Work to complete:
1. In the article on securely setting up user accounts, where are passwords and multi-factor authentication handled when an internal authentication source is used?
2. Continue the article on securely setting up ScreenConnect user accounts from its last sentence.

How to securely set up user accounts

| By:
Anna Morgan

Today’s workforces look a lot different than in the past. With more employees working remotely, many organizations have either gone fully remote or have a hybrid structure. In either case, a disbursed user base can bring in new risks and vulnerabilities as well as user downtime and loss of productivity that can’t be left unattended.  

ConnectWise ScreenConnect can help you reduce these risks by providing a behind-the-scenes help desk and secured remote user support with security as a top priority. We also provide many security features our partners can implement to secure their installations. 

In this post, we’ll dive into account security and offer some new user configuration tips for ScreenConnect remote support. We also offer many security features our partners can implement to secure their installations. Let’s get started.  


One of the best ways to ensure user security is with authentication best practices. Administrators can use a combination of internal or external authentication sources to secure user accounts. When using an internal authentication source, passwords and multi-factor authentication are handled in ScreenConnect. If you opt to use an external authentication source, the source is responsible for passwords and additional layers of authentication. User roles and permissions, session groups, and temporary host passes are additional security features within ScreenConnect. 

  • Create a new internal account with Administrator permissions. The default user is the Cloud Account Administrator, which is a super-user account that should only be used when you are managing your instances or your account.

[Stored data]

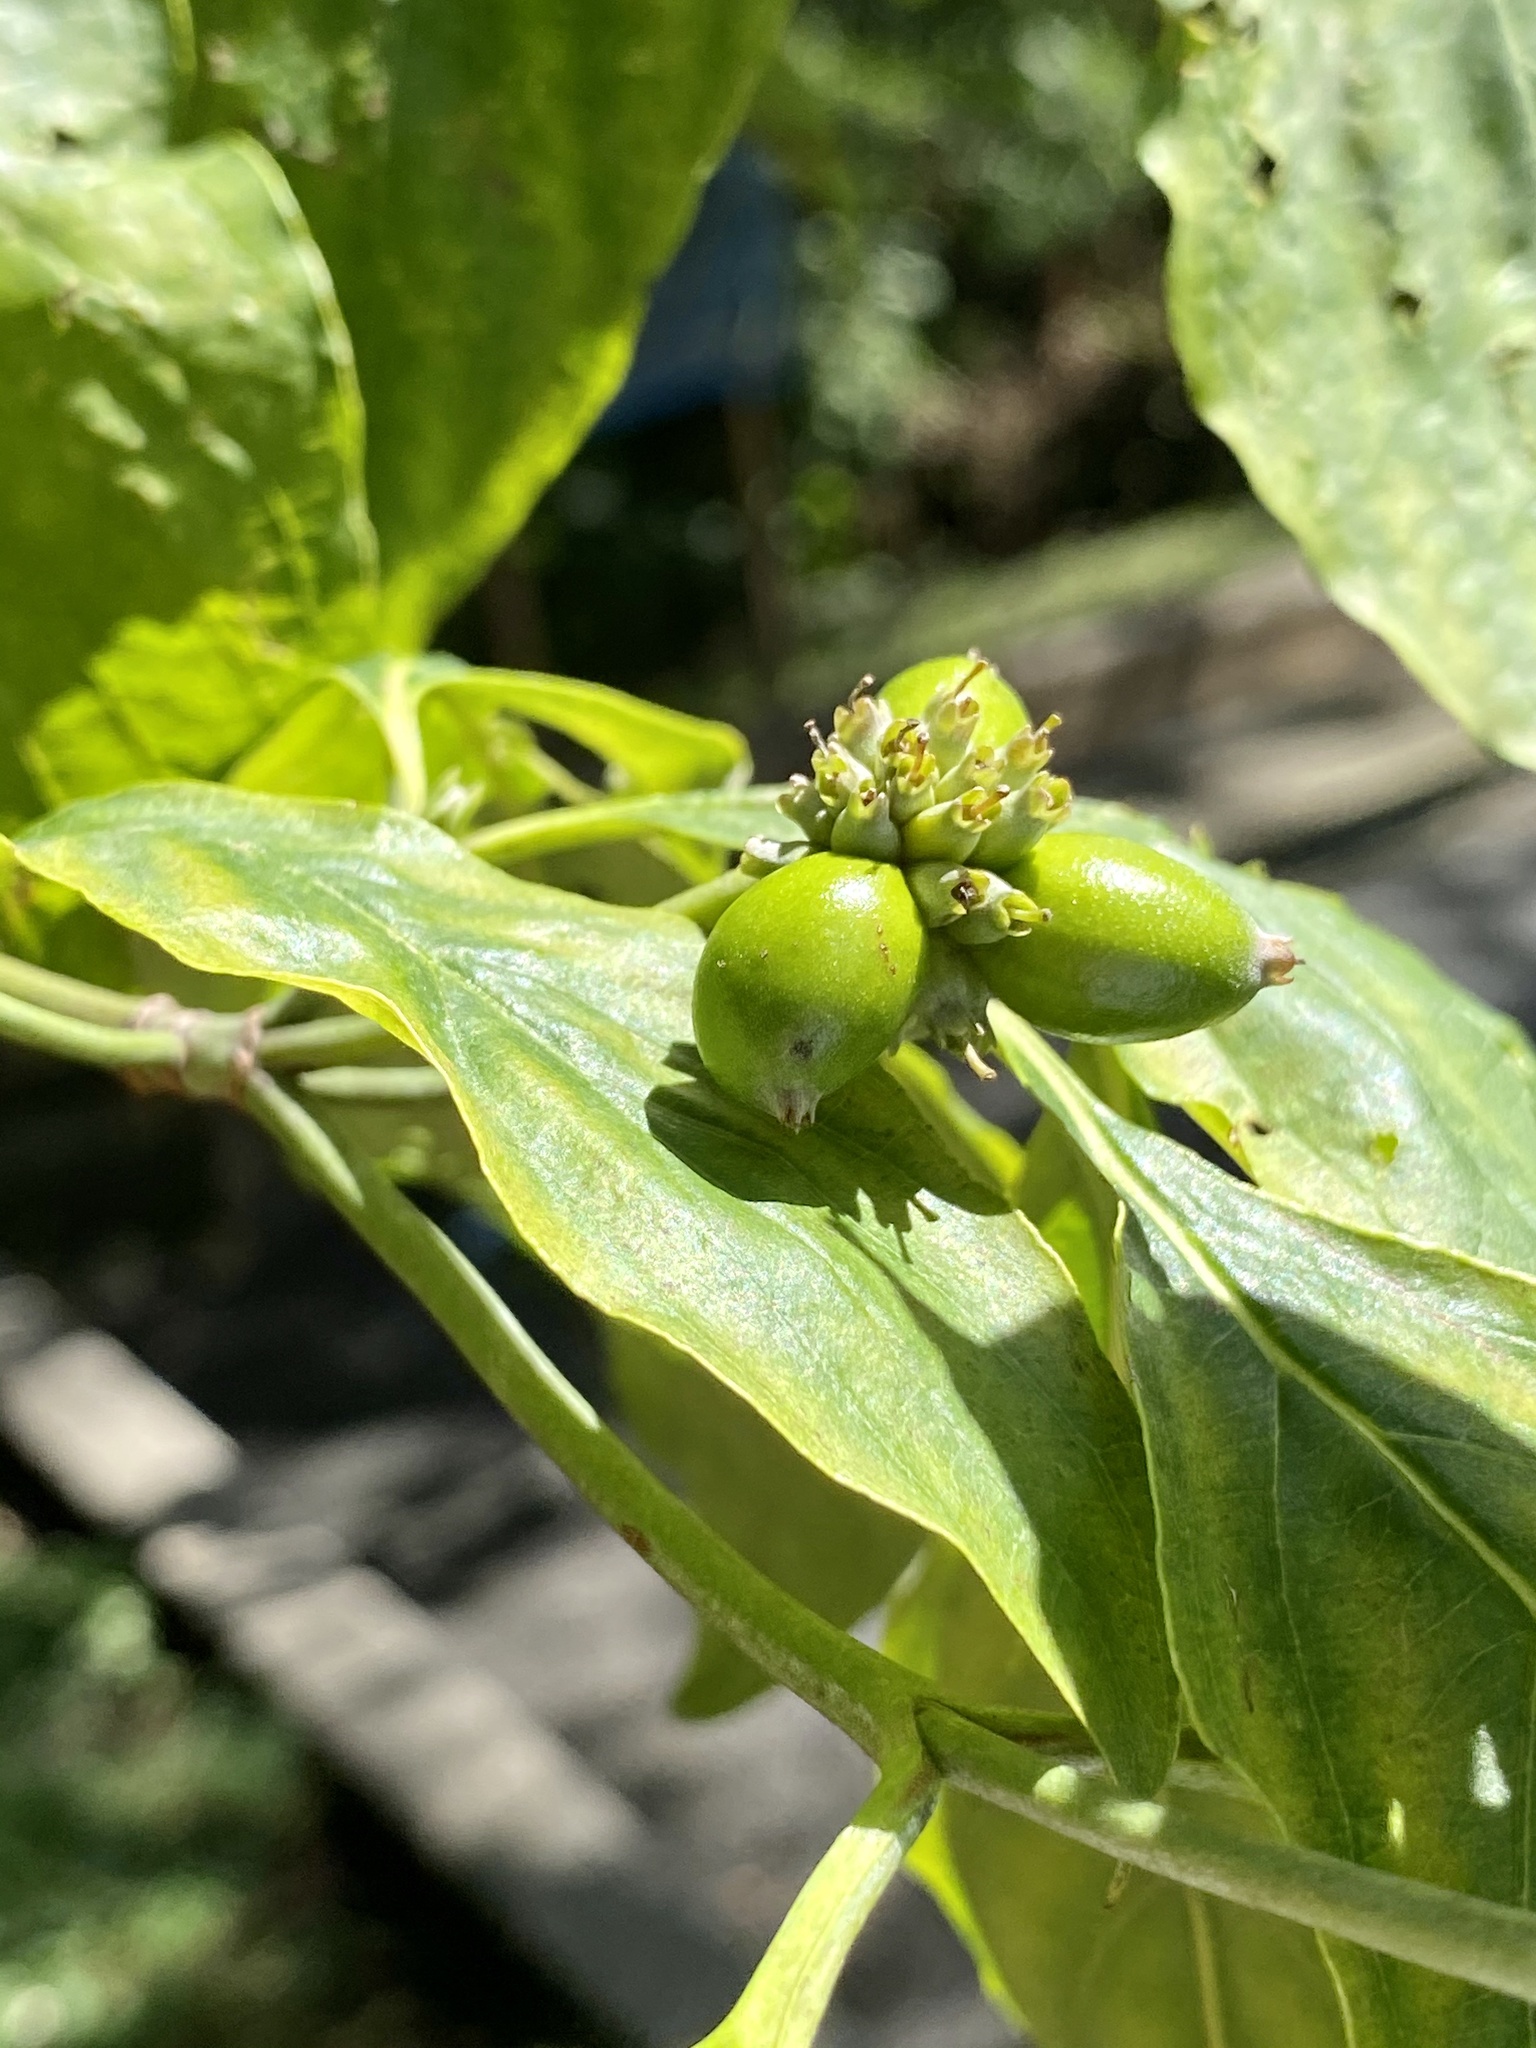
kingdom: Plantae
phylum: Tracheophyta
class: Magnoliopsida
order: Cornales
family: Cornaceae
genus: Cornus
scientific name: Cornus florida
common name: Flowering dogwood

Exercise responses:
1. They are handled in ScreenConnect.

2.
  • Configure one or more user sources for authentication into your instance. Use existing users from different sources or define them yourself within the application. (Source options include internal, LDAP, ConnectWise SSO, SAML, and OAuth2.) 
  • Use the password complexity options to require your internal users to use more secure passwords. 
  • Each colleague should have a separate account tied to their required permissions. The sharing of accounts and credentials is discouraged. If hackers gain entry, shared passwords make it easier to access other parts of the network. With separate accounts, if you experience an account breach or terminate an employee, you can quickly suspend the affected account. 
  • Multi-factor authentication adds an extra layer of protection to user accounts. With MFA, cybercriminals who get access to credentials will not be able to use them unless they also have the additional authentication factor. (Authentication methods include email & SMS, Google Authenticator, YubiKey, Microsoft Authenticator, LinOTP, and Duo Security "push" alerts.) 
  • Implement role-based security to assign permissions at a granular level. Each employee should have an account with a specified role. We suggest using the least-privilege approach, which is the practice of restricting access rights for users to only those resources absolutely required to perform their job. Roles can be used in conjunction with the session groups to permit whether users can connect to a single machine or a group of machines.  
    • For users needing temporary access to a session, a host pass can be granted with a set expiration time and limits on permissions. A host must have the role permission CreateDelegatedAccessToken to generate a host pass. This may be useful if a vendor needs one-time access to a machine.  

Configuring access 

There are other policies and restrictions you should have in place to limit unauthorized access. Features such as timeouts, authentication factors, blocking or restricting IP addresses, token expiration, idle times, and more are configurable via the Advanced Configuration Editor extension 

  • Page Idle Timeout – If a user idles on the host or admin page for a certain amount of seconds, they will be logged out. 
  • Minimum Authentication Factor Count – Determines the minimum number of authentication factors that must be associated with a user in order for the user to log into the Host and/or Administration page. 
  • Block IP Addresses – Blocks IP addresses from the web interface.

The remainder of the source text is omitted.